Здесь нам не пройти… Повсюду висят кирпичи. Ведь антикоррупционная кампания была остановлена. Мы прошли, заметь, за два года через две, такого не было в предыдущие 12 лет связанного президентства, через две смены политического курса.

Первый раз в центр хотели поставить антикоррупционную кампанию, но она была остановлена на Сердюкове. Второй раз приняли володинскую модель витринной конкурентности избирательной, выпустили Ходорковского, провели Валдайский форум. Тоже отменено. Все, вернуться к этому уже нельзя.

Сейчас, собственно говоря, путь теперь только наружу. Вернувшись из Украины в Москву и устроив здесь какие-то показательные антиэлитные тиранства, Путин просто доломает свою систему опор; она не сможет работать как связка «деньги-власть-деньги». А другого движка у нее нет.

Дальше надо или найти новый движок, или вводить какие-то другие группы. Но это, собственно говоря, и означает модернизацию. Партию создавать под это невозможно. То есть, здесь, здесь просто такой определенный тупик. Итак, по ряду трендов, опередив Запад, – а он подтягивается и по национализации элит, и по популизму и тому подобным вещам – мы оказались без следующего шага. Куда и с кем?

Начав избиение элит, мы перепугаем Среднюю Азию до чертиков. Тогда они просто отгородятся от нас Китаем. И мы можем сколько угодно с Китаем обсуждать будущее Казахстана, а Казахстан будет лежать у него в кармане.

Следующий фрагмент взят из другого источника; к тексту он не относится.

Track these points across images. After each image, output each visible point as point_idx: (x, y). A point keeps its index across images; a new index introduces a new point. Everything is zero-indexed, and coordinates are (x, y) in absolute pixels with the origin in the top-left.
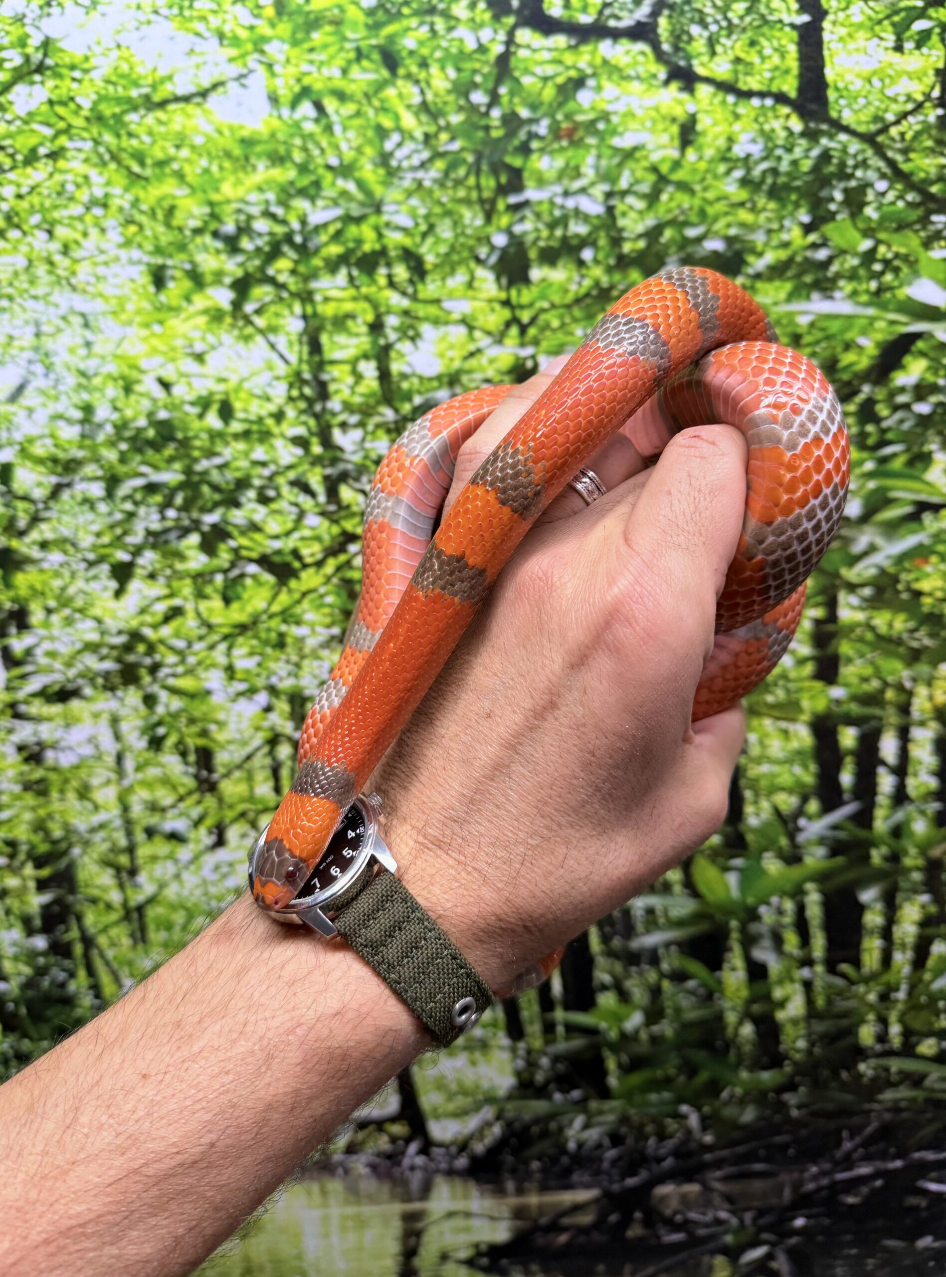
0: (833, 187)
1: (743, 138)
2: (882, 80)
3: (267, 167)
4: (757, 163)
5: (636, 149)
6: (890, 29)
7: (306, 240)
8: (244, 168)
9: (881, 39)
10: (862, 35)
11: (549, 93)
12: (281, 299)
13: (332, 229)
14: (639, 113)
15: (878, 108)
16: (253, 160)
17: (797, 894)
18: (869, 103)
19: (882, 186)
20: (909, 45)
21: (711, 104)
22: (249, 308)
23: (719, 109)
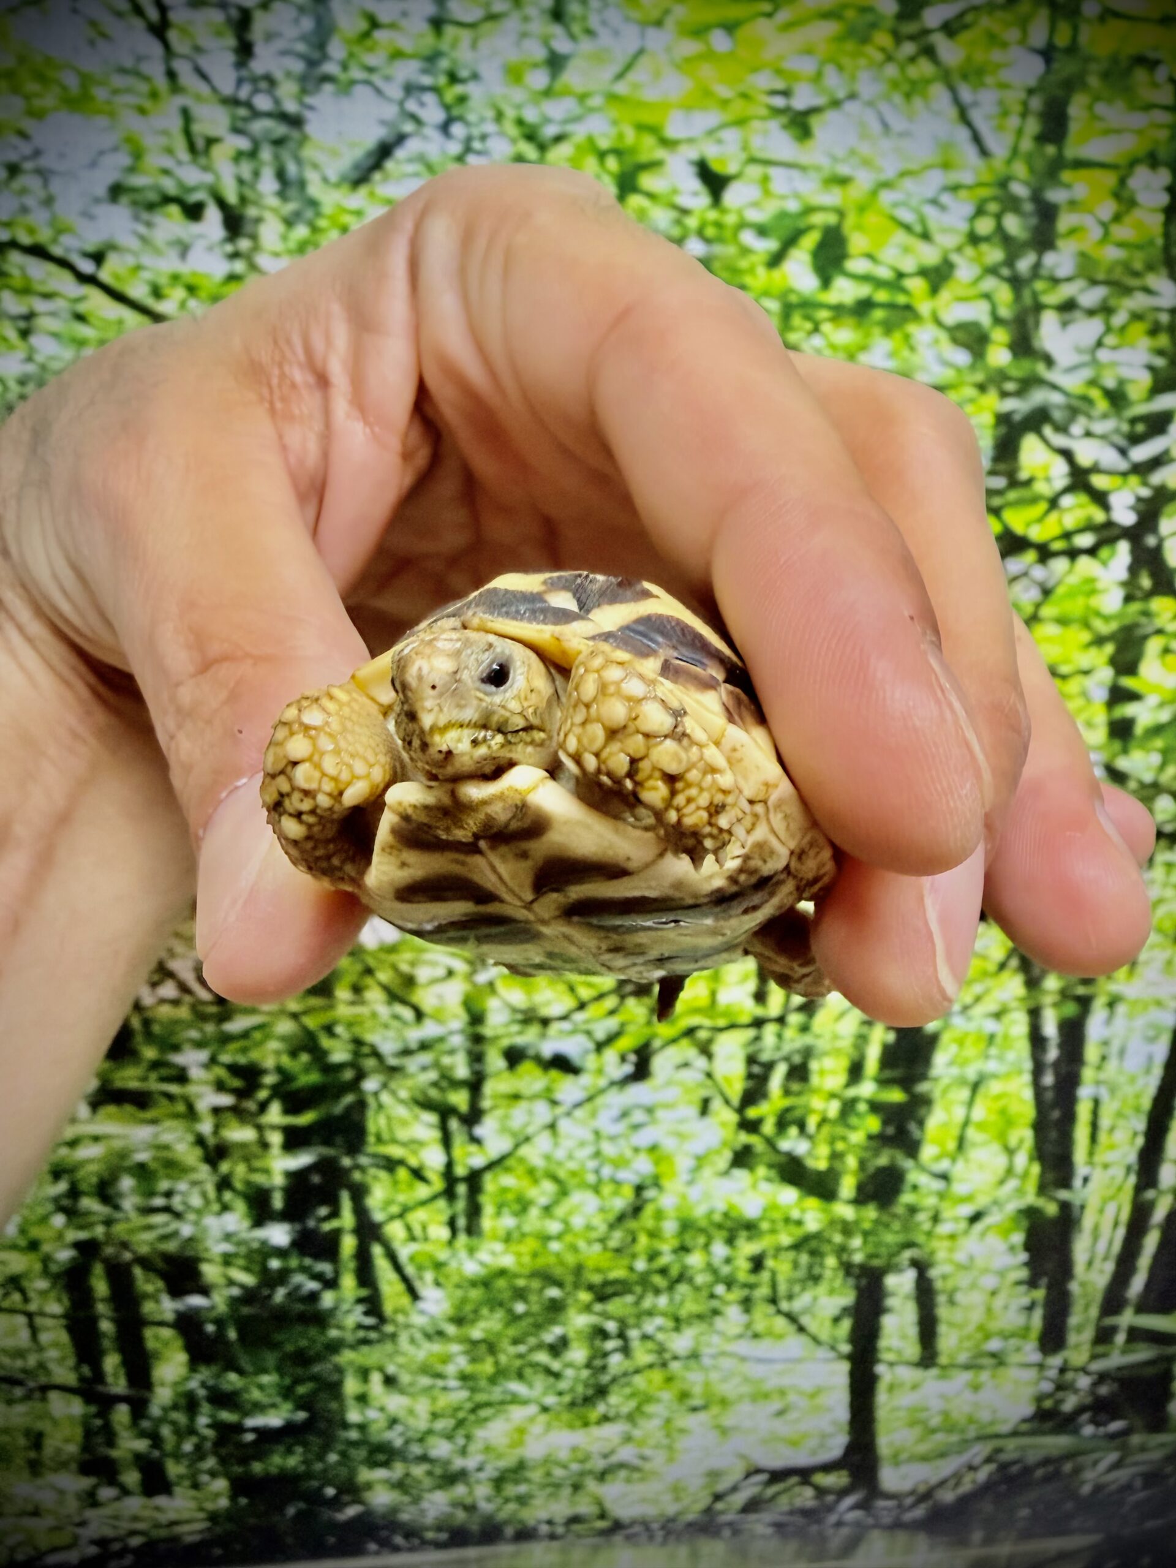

Общественное мнение развращено уже в высокой степени. Привычкой стала несуверенность – не только общества, но и элит. Атмосфера несуверенности – и какой тут построишь маломальский правдоподобный национализм, на такой основе? Я не вижу внутриполитического хода, значит, вероятны внешнеполитические ходы. Они мне кажутся все более вероятными, поскольку их будет требовать медийная власть – эта новая останкинская вертикаль власти, которая стала более важной, чем в нулевые.

А.М.: Понятно. То есть, в конце разговора надо вернуться к началу и сказать, что, все-таки, наши подводные лодки будут штурмовать Антарктиду.

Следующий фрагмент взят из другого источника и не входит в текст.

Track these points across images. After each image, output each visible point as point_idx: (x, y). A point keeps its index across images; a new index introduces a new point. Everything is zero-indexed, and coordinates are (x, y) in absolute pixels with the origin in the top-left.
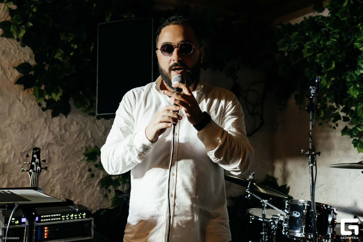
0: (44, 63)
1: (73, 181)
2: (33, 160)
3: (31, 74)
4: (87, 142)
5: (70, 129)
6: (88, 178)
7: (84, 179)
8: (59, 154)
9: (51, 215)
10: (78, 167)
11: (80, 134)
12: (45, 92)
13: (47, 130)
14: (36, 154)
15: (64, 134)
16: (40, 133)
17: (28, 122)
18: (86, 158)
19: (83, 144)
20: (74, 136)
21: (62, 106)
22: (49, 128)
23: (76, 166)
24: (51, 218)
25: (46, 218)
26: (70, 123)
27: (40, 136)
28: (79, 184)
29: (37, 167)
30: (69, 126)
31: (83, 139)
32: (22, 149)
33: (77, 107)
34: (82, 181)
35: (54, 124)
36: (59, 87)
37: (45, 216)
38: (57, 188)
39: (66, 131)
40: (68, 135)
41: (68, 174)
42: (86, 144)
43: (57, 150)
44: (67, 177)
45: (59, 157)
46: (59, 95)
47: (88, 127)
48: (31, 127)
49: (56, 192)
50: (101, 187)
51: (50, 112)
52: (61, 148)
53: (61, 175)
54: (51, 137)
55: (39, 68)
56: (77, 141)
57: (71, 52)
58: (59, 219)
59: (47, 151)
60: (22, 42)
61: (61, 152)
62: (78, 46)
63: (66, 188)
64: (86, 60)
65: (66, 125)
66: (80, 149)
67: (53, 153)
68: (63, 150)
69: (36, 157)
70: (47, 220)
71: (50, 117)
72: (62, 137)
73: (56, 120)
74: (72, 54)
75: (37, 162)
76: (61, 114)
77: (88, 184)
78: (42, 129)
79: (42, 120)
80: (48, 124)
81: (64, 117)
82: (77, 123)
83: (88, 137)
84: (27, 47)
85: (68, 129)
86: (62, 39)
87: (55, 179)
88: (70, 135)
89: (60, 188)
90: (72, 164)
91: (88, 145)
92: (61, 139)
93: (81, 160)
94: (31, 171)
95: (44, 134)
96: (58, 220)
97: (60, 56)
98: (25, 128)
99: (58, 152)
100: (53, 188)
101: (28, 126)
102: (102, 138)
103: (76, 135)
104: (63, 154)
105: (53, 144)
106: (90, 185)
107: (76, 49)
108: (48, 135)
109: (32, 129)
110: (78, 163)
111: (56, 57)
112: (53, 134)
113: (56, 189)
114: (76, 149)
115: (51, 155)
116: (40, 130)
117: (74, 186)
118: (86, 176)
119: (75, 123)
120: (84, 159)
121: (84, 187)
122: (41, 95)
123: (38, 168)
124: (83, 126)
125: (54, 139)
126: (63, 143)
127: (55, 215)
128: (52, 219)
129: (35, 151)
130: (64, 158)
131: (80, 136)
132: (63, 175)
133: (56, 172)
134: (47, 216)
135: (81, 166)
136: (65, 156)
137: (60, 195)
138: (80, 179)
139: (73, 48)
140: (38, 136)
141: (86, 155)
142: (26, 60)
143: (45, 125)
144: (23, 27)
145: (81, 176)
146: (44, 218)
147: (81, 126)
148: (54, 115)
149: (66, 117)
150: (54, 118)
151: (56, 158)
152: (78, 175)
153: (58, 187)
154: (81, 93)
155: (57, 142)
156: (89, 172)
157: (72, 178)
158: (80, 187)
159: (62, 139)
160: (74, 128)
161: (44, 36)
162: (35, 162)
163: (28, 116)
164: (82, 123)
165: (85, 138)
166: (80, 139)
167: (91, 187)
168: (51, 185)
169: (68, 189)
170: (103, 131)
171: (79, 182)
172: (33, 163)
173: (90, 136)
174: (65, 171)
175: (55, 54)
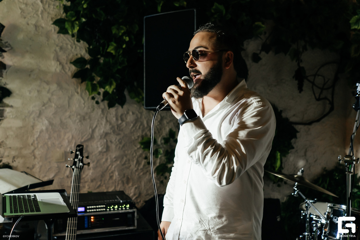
0: (99, 56)
1: (131, 168)
2: (76, 156)
3: (87, 68)
4: (143, 131)
5: (126, 119)
6: (144, 166)
7: (141, 166)
8: (116, 142)
9: (96, 206)
10: (135, 155)
11: (136, 123)
12: (98, 86)
13: (104, 120)
14: (79, 150)
15: (121, 124)
16: (98, 123)
17: (87, 114)
18: (142, 146)
19: (139, 133)
20: (130, 125)
21: (117, 97)
22: (106, 118)
23: (133, 154)
24: (96, 208)
25: (92, 209)
26: (126, 113)
27: (98, 126)
28: (136, 171)
29: (79, 163)
30: (125, 116)
31: (139, 128)
32: (82, 138)
33: (132, 98)
34: (140, 168)
35: (110, 114)
36: (112, 80)
37: (90, 207)
38: (116, 175)
39: (122, 120)
40: (125, 125)
41: (126, 161)
42: (142, 133)
43: (114, 139)
44: (124, 164)
45: (116, 146)
46: (113, 87)
47: (143, 117)
48: (90, 118)
49: (114, 178)
50: (158, 174)
51: (106, 102)
52: (118, 137)
53: (118, 162)
54: (108, 127)
55: (94, 62)
56: (134, 130)
57: (123, 45)
58: (104, 209)
59: (105, 141)
60: (77, 38)
61: (118, 141)
62: (129, 39)
63: (124, 175)
64: (139, 51)
65: (122, 115)
66: (136, 138)
67: (111, 142)
68: (120, 139)
69: (79, 154)
70: (93, 210)
71: (107, 107)
72: (118, 126)
73: (113, 110)
74: (124, 46)
75: (80, 159)
76: (117, 105)
77: (145, 171)
78: (100, 119)
79: (100, 112)
80: (105, 114)
81: (120, 107)
82: (133, 113)
83: (144, 126)
84: (82, 42)
85: (125, 119)
86: (114, 32)
87: (113, 167)
88: (126, 125)
89: (119, 175)
90: (129, 152)
91: (144, 133)
92: (117, 129)
93: (138, 149)
94: (73, 167)
95: (102, 124)
96: (103, 211)
97: (113, 50)
98: (84, 119)
99: (115, 140)
100: (111, 175)
101: (87, 117)
102: (158, 127)
103: (132, 125)
104: (120, 143)
105: (110, 133)
106: (147, 171)
107: (128, 41)
108: (105, 125)
109: (91, 120)
110: (135, 151)
111: (109, 50)
112: (110, 124)
113: (114, 175)
114: (133, 138)
115: (109, 144)
116: (98, 121)
117: (131, 173)
118: (143, 163)
119: (131, 113)
120: (140, 147)
121: (142, 174)
122: (94, 88)
123: (81, 164)
124: (139, 115)
125: (111, 129)
126: (121, 132)
127: (100, 206)
128: (98, 210)
129: (78, 148)
130: (121, 146)
131: (136, 125)
132: (121, 162)
133: (114, 160)
134: (93, 207)
135: (138, 154)
136: (123, 144)
137: (119, 181)
138: (137, 166)
139: (125, 40)
140: (96, 126)
141: (142, 143)
142: (82, 54)
143: (102, 116)
144: (77, 22)
145: (138, 163)
146: (90, 209)
147: (137, 115)
148: (111, 105)
149: (122, 107)
150: (111, 109)
151: (113, 146)
152: (135, 162)
153: (116, 173)
154: (135, 84)
155: (114, 132)
156: (146, 160)
157: (129, 165)
158: (137, 173)
159: (119, 128)
160: (130, 118)
161: (96, 30)
162: (77, 158)
163: (86, 109)
164: (137, 112)
165: (141, 127)
166: (136, 128)
167: (148, 173)
168: (110, 172)
169: (126, 175)
170: (159, 119)
171: (136, 169)
172: (76, 160)
173: (146, 125)
174: (123, 158)
175: (108, 47)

Г.П.: Чем хороша Антарктида? Чем хороша Арктика? Это образец не полностью демаркированных пространств. Поиск каких-то полей, которые… относительно мало рискованных полей. Еще есть Восточная Украина… Не знаю, это может быть та же Уганда?

А.М.: Лучше те территории, у которых есть уже история. Допустим, есть миф о том, что нацисты пытались в Антарктиде создать какие-то подземные базы.

Г.П.: Да, конечно.

А.М.:Уганда уже однажды была в истории как бы ничьей страной, там собирались разместить Израиль. Значит, можно на этом основании…

Г.П.: Кремль медитирует на «глобус России». Не забывай, у нас есть новый закрытый элитный клуб, аналогично тому, чем у Ельцина был президентский теннисный. А у нас теперь это…

А.М.: Высшее географическое общество.

Г.П.: Высшее географическое общество.

А.М.: Конечно! К которому приковано внимание всех московских дипломатов.

Г.П.: России нужен новый свой глобус. И, возможно, этому глобусу будут искать ценностное обоснование. То есть, мы приходим, конечно, на более низком уровне, к своему исходному сталинскому варианту глобализма – построение мирового будущего в одной отдельно взятой стране. Вот оно и будет отдельно строиться. Глобусу пора вернуться на наш герб. Может быть, даже два – в каждой лапе по глобусу; один – мира, один - Украины.